→ Work order A: Please extract the passage of the book review below between "Mark Thatcher So" and "being referred to.", inclusive.
→ Work order B: Decide whether each statement agrees with the book review below, answering yes or no and quoting the words that settle it: (i) The reviewer found the book easy to read. (ii) The book's opening scene recounts how Britain got the German codebook. (iii) The reviewer objects to any fiction appearing in a history book.

::: Reading text

Review: African Kaiser by Robert Gaudi

Where to start? I found this book challenging to read, I didn’t like the style of writing and I had been annoyed before I began reading when a glance at the bibliography showed that once again we have a memoir of Paul von Lettow-Vorbeck where German texts have been ignored other than those by Lettow-Vorbeck himself. In addition, all the myths of the First World War in Africa have been perpetuated as no primary or archival research was undertaken. How very frustrating, but thankfully all was not lost …

I always try and find something positive and for this book, it was a timely read as it reminded me of certain aspects of the campaign I had forgotten about and which were necessary for a paper or two I was writing. The basics are there.

Mixed feelings abound over Gaudi’s sidetracking – the opening scene for example is a long drawn out account of how Britain got the German codebook which eventually allowed it to pick up on the Konigsberg. And there are many others besides. The pros of this approach include new info and ideas, widening the scope of the war, showing how inter-related it was but on the con side, I just couldn’t help thinking the author was showing off.

It seems I am not the only one to have mixed feelings about this book. Mark Thatcher posted on Facebook (and I purposefully ignored it until I read the book) as follows:

Mark Thatcher So far so good with a couple of exceptions. I love the LOTR and all things Tolkien but mixing fantasy and History…hmmmm ….maybe on HBO. Also the author describes the Pour le Merite as a ‘metal’. It may be comprised of metal but the Pour le Merite is a ‘Medal’, as in medallion not metallion. Ugh.

For those not sure, LOTR = Lord of the Rings. I have no issue with including fiction in a history book – I do it myself, it’s more about how it’s done and which fiction is being referred to.

::::::
::: Data shown

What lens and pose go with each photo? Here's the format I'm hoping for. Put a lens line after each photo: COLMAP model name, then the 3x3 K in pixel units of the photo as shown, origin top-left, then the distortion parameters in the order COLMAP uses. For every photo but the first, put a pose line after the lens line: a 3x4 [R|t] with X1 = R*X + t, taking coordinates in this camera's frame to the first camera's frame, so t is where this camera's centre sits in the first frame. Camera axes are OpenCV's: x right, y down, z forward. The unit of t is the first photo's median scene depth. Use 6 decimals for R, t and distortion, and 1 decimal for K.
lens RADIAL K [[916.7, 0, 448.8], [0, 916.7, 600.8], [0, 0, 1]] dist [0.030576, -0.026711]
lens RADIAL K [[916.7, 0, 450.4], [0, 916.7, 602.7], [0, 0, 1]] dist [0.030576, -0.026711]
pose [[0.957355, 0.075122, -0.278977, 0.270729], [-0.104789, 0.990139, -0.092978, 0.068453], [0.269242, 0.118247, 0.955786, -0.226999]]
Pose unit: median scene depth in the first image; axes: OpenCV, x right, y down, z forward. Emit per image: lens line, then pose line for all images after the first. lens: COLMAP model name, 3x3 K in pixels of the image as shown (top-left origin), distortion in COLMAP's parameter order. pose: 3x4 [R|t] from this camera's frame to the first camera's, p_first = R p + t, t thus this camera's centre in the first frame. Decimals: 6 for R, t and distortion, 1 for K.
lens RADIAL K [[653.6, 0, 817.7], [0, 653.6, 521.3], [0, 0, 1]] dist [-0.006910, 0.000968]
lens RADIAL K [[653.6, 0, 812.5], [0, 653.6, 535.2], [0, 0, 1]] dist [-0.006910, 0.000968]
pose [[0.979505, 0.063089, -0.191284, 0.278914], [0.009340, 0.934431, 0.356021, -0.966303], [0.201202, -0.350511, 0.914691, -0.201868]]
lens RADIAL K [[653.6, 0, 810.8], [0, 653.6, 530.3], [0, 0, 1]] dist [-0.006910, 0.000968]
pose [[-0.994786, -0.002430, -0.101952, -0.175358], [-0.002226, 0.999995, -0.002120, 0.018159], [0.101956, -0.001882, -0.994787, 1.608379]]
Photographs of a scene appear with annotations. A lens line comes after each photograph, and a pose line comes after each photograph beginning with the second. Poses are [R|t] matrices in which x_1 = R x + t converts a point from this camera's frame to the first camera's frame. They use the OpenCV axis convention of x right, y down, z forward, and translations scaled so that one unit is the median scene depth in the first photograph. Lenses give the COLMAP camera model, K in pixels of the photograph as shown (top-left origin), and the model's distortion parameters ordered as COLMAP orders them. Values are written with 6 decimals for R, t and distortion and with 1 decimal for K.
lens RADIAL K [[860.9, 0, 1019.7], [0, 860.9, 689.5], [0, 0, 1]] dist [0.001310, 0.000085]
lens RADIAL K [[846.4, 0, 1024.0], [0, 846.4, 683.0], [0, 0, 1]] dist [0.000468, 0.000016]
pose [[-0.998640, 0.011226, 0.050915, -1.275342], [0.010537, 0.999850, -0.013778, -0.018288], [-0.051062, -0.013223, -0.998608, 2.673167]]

::::::

→ Your solution A:
Mark Thatcher So far so good with a couple of exceptions. I love the LOTR and all things Tolkien but mixing fantasy and History…hmmmm ….maybe on HBO. Also the author describes the Pour le Merite as a ‘metal’. It may be comprised of metal but the Pour le Merite is a ‘Medal’, as in medallion not metallion. Ugh.

For those not sure, LOTR = Lord of the Rings. I have no issue with including fiction in a history book – I do it myself, it’s more about how it’s done and which fiction is being referred to.

→ Your solution B:
(i) No: "I found this book challenging to read"
(ii) Yes: "the opening scene for example is a long drawn out account of how Britain got the German codebook"
(iii) No: "I have no issue with including fiction in a history book"